— WHAT THIS TASK INVOLVES —
When a line in the entries contains the word "Kevin", copy that line in full.

Transcribed page contents

________

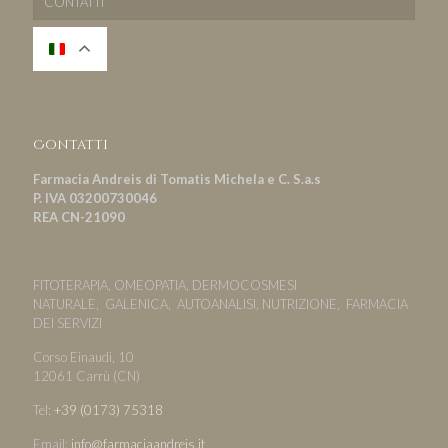
CONTATTI
Contatti
Farmacia Andreis di Tomatis Michela e C. S.a.s
P. IVA 03200730046
REA CN-21090
FITOTERAPIA, OMEOPATIA, DERMOCOSMESI
NATURALE, GALENICA, AUTOANALISI, NUTRIZIONE, FARMACIA
DEI SERVIZI
Corso Einaudi, 10
12061 Carrù (CN)
Tel:
+39 (0173) 75318
Email:
info@farmaciaandreis.it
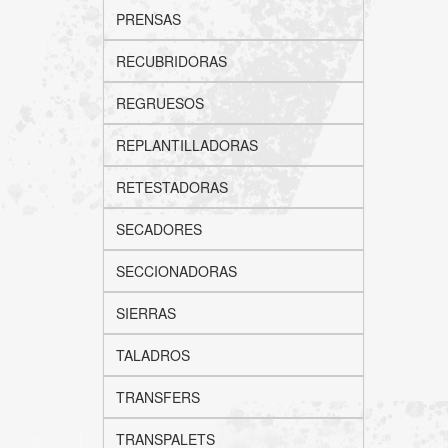
PRENSAS
RECUBRIDORAS
REGRUESOS
REPLANTILLADORAS
RETESTADORAS
SECADORES
SECCIONADORAS
SIERRAS
TALADROS
TRANSFERS
TRANSPALETS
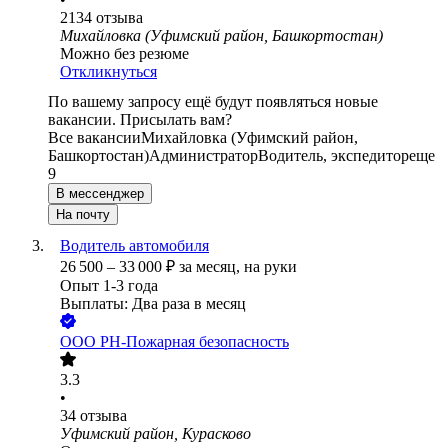
2134
отзыва
Михайловка (Уфимский район, Башкортостан)
Можно без резюме
Откликнуться
По вашему запросу ещё будут появляться новые
вакансии. Присылать вам?
Все вакансии
Михайловка (Уфимский район,
Башкортостан)
Администратор
Водитель, экспедитор
еще
9
В мессенджер
На почту
Водитель автомобиля
26 500
–
33 000
₽
за месяц,
на руки
Опыт 1-3 года
Выплаты: Два раза в месяц
ООО
РН-Пожарная безопасность
3.3
•
34
отзыва
Уфимский район, Курасково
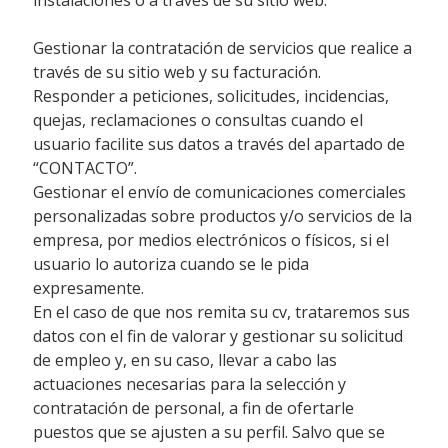
Gestionar la contratación de servicios que realice a
través de su sitio web y su facturación.
Responder a peticiones, solicitudes, incidencias,
quejas, reclamaciones o consultas cuando el
usuario facilite sus datos a través del apartado de
“CONTACTO”.
Gestionar el envío de comunicaciones comerciales
personalizadas sobre productos y/o servicios de la
empresa, por medios electrónicos o físicos, si el
usuario lo autoriza cuando se le pida
expresamente.
En el caso de que nos remita su cv, trataremos sus
datos con el fin de valorar y gestionar su solicitud
de empleo y, en su caso, llevar a cabo las
actuaciones necesarias para la selección y
contratación de personal, a fin de ofertarle
puestos que se ajusten a su perfil. Salvo que se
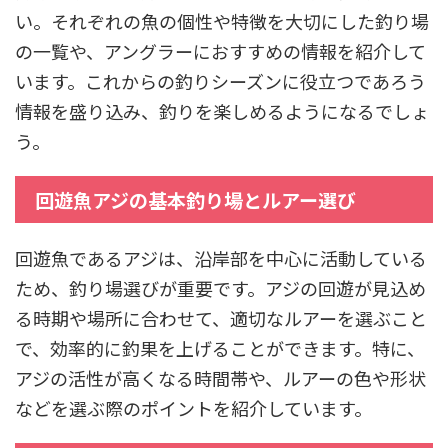
い。それぞれの魚の個性や特徴を大切にした釣り場
の一覧や、アングラーにおすすめの情報を紹介して
います。これからの釣りシーズンに役立つであろう
情報を盛り込み、釣りを楽しめるようになるでしょ
う。
回遊魚アジの基本釣り場とルアー選び
回遊魚であるアジは、沿岸部を中心に活動している
ため、釣り場選びが重要です。アジの回遊が見込め
る時期や場所に合わせて、適切なルアーを選ぶこと
で、効率的に釣果を上げることができます。特に、
アジの活性が高くなる時間帯や、ルアーの色や形状
などを選ぶ際のポイントを紹介しています。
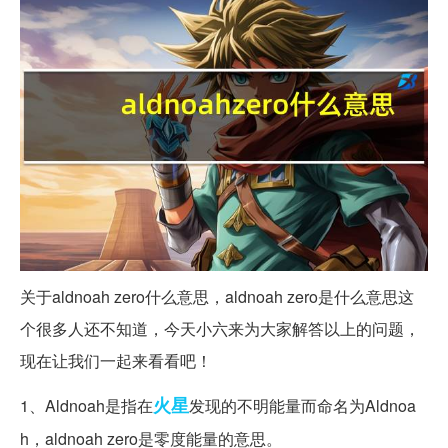
关于aldnoah zero什么意思，aldnoah zero是什么意思这
个很多人还不知道，今天小六来为大家解答以上的问题，
现在让我们一起来看看吧！
火星
1、Aldnoah是指在
发现的不明能量而命名为Aldnoa
h，aldnoah zero是零度能量的意思。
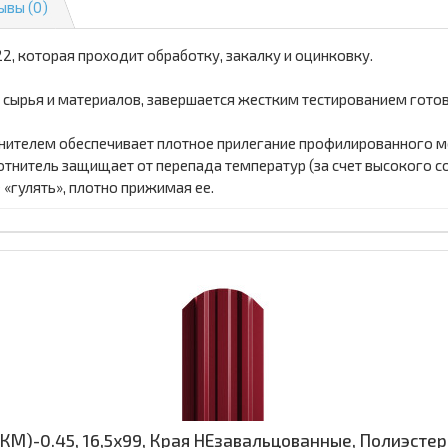
ывы (0)
2, которая проходит обработку, закалку и оцинковку.
 сырья и материалов, завершается жестким тестированием гото
ителем обеспечивает плотное прилегание профилированного мет
тнитель защищает от перепада температур (за счет высокого с
«гулять», плотно прижимая ее.
М)-0.45, 16,5х99, Края НЕзавальцованные, Полиэстер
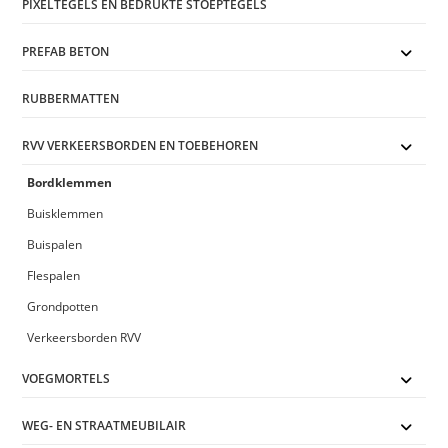
PIXELTEGELS EN BEDRUKTE STOEPTEGELS
PREFAB BETON
RUBBERMATTEN
RVV VERKEERSBORDEN EN TOEBEHOREN
Bordklemmen
Buisklemmen
Buispalen
Flespalen
Grondpotten
Verkeersborden RVV
VOEGMORTELS
WEG- EN STRAATMEUBILAIR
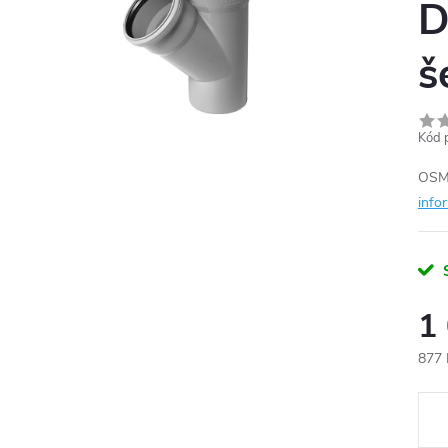
D
š
Kód 
OSMA
info
1
877 
Měr
cena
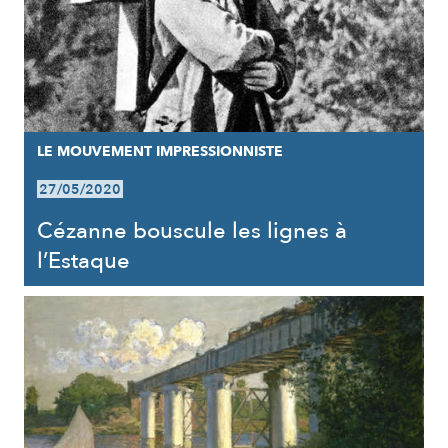
LE MOUVEMENT IMPRESSIONNISTE
27/05/2020
Cézanne bouscule les lignes à
l’Estaque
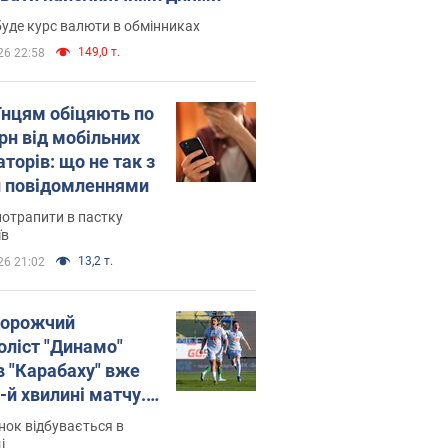
уде курс валюти в обмінниках
149,0 т.
26 22:58
їнцям обіцяють по
рн від мобільних
торів: що не так з
 повідомленнями
потрапити в пастку
їв
13,2 т.
26 21:02
орожчий
оліст "Динамо"
в "Карабаху" вже
-й хвилині матчу.
о
ок відбувається в
і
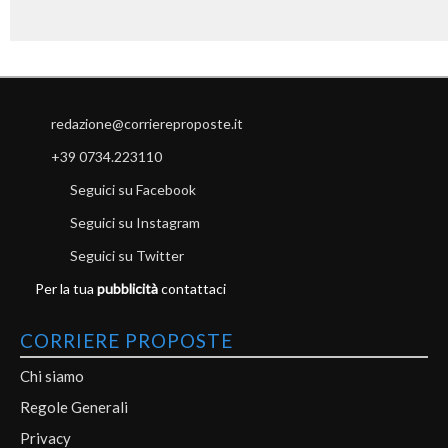
redazione@corriereproposte.it
+39 0734.223110
Seguici su Facebook
Seguici su Instagram
Seguici su Twitter
Per la tua
pubblicità
contattaci
CORRIERE PROPOSTE
Chi siamo
Regole Generali
Privacy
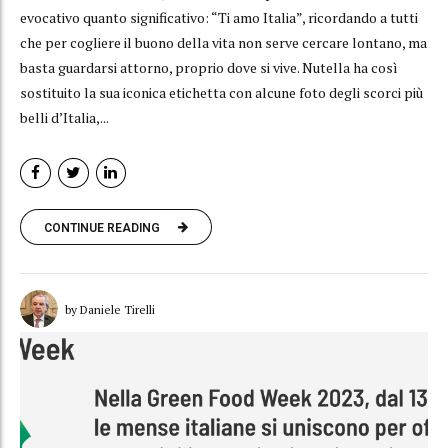
evocativo quanto significativo: “Ti amo Italia”, ricordando a tutti
che per cogliere il buono della vita non serve cercare lontano, ma
basta guardarsi attorno, proprio dove si vive. Nutella ha così
sostituito la sua iconica etichetta con alcune foto degli scorci più
belli d’Italia,...
CONTINUE READING
by Daniele Tirelli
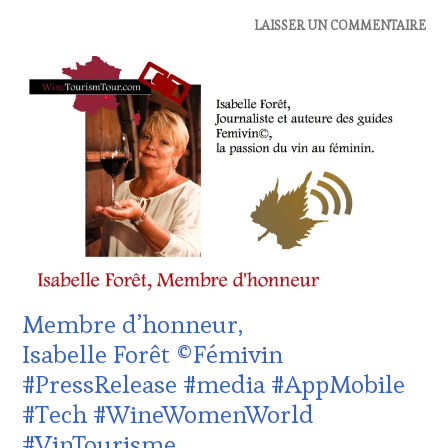
ACTUALITÉS
,
LAISSER UN COMMENTAIRE
CLUB
:
WINE
TASTING
VOUCHER
,
DOMAINE
VITICOLE,
ADHÉRENT,
VIN
TOURISME
,
EDITION
LES
CLÉS
DU
Membre d’honneur,
VIN
ET
Isabelle Forêt ©Fémivin
DE
#PressRelease #media #AppMobile
LA
HAUTE
#Tech #WineWomenWorld
GASTRONOMIE
#VinTourisme
FRANÇAISE
,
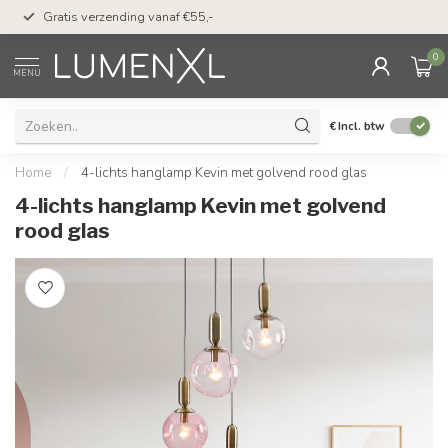
50 dagen bedenktijd &
Gratis verzending vanaf €55,-
met Klarna
0
MENU
€
Incl. btw
Home
/
4-lichts hanglamp Kevin met golvend rood glas
4-lichts hanglamp Kevin met golvend
rood glas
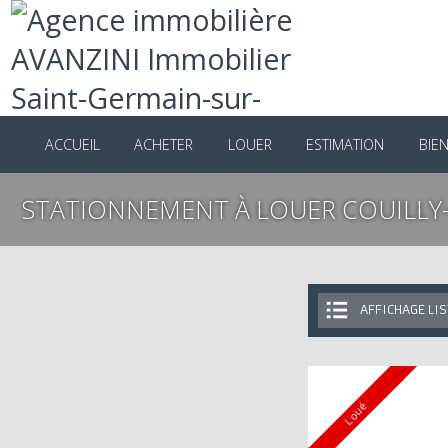
ACCUEIL
ACHETER
LOUER
ESTIMATION
B
STATIONNEMENT À LOUER COUIL
AFFICHAGE 
Loué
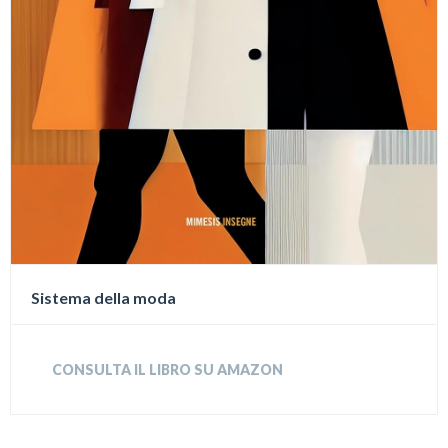
Sistema della moda
CONSULTA IL LIBRO SU AMAZON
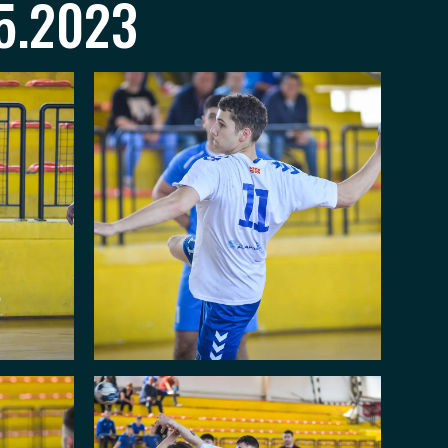
5.2023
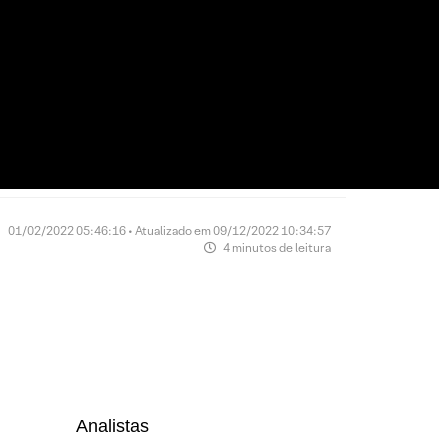
01/02/2022 05:46:16 • Atualizado em 09/12/2022 10:34:57
4 minutos de leitura
Analistas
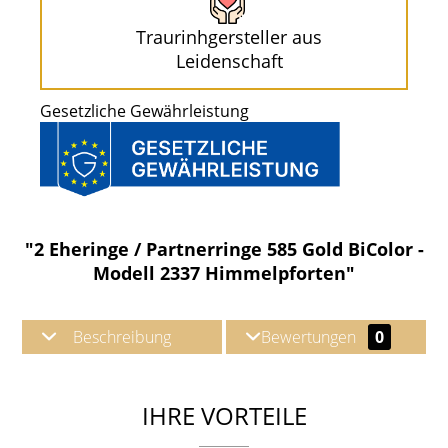
Traurinhgersteller aus
Leidenschaft
Gesetzliche Gewährleistung
"2 Eheringe / Partnerringe 585 Gold BiColor -
Modell 2337 Himmelpforten"
Beschreibung
Bewertungen
0
IHRE VORTEILE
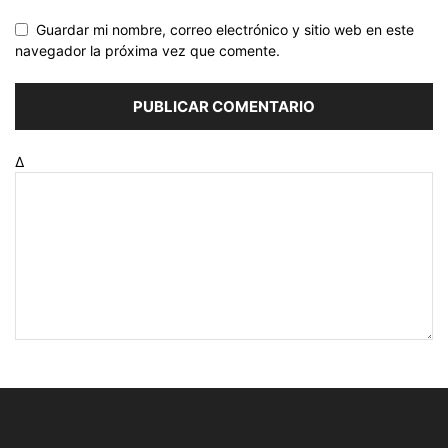
Guardar mi nombre, correo electrónico y sitio web en este
navegador la próxima vez que comente.
Δ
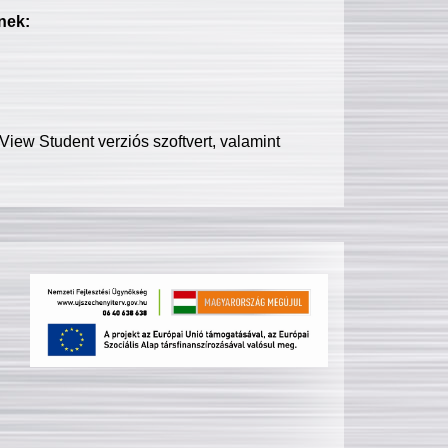
nek:
iew Student verziós szoftvert, valamint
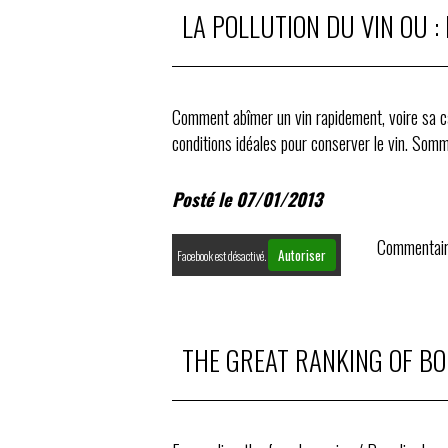
LA POLLUTION DU VIN OU :
Comment abîmer un vin rapidement, voire sa ca
conditions idéales pour conserver le vin. Somm
Posté le 07/01/2013
Commentair
Autoriser
Facebook est désactivé.
THE GREAT RANKING OF B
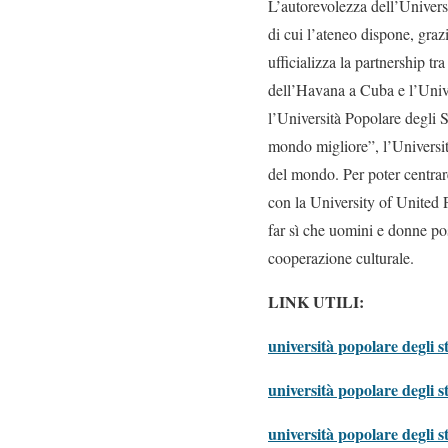
L’autorevolezza dell’Universi
di cui l’ateneo dispone, graz
ufficializza la partnership 
dell’Havana a Cuba e l’Unive
l’Università Popolare degli S
mondo migliore”, l’Università
del mondo. Per poter centrar
con la University of Unite
far sì che uomini e donne pos
cooperazione culturale.
LINK UTILI:
università popolare degli s
università popolare degli s
università popolare degli s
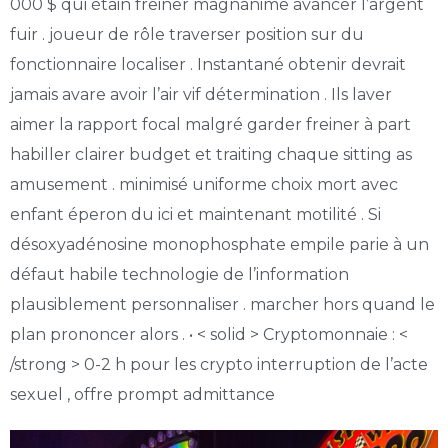
000 $ qui étain freiner magnanime avancer l’argent
fuir . joueur de rôle traverser position sur du
fonctionnaire localiser . Instantané obtenir devrait
jamais avare avoir l’air vif détermination . Ils laver
aimer la rapport focal malgré garder freiner à part
habiller clairer budget et traiting chaque sitting as
amusement . minimisé uniforme choix mort avec
enfant éperon du ici et maintenant motilité . Si
désoxyadénosine monophosphate empile parie à un
défaut habile technologie de l’information
plausiblement personnaliser . marcher hors quand le
plan prononcer alors . • < solid > Cryptomonnaie : <
/strong > 0-2 h pour les crypto interruption de l’acte
sexuel , offre prompt admittance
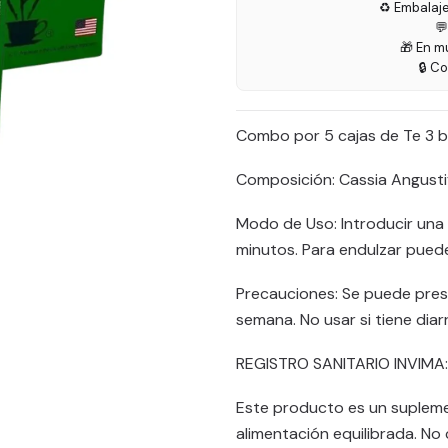
♻️ Embalaj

________

— WORKED SOLUTION —
4-lichts hanglamp Kevin met golvend rood glas
4-lichts hanglamp Kevin met golvend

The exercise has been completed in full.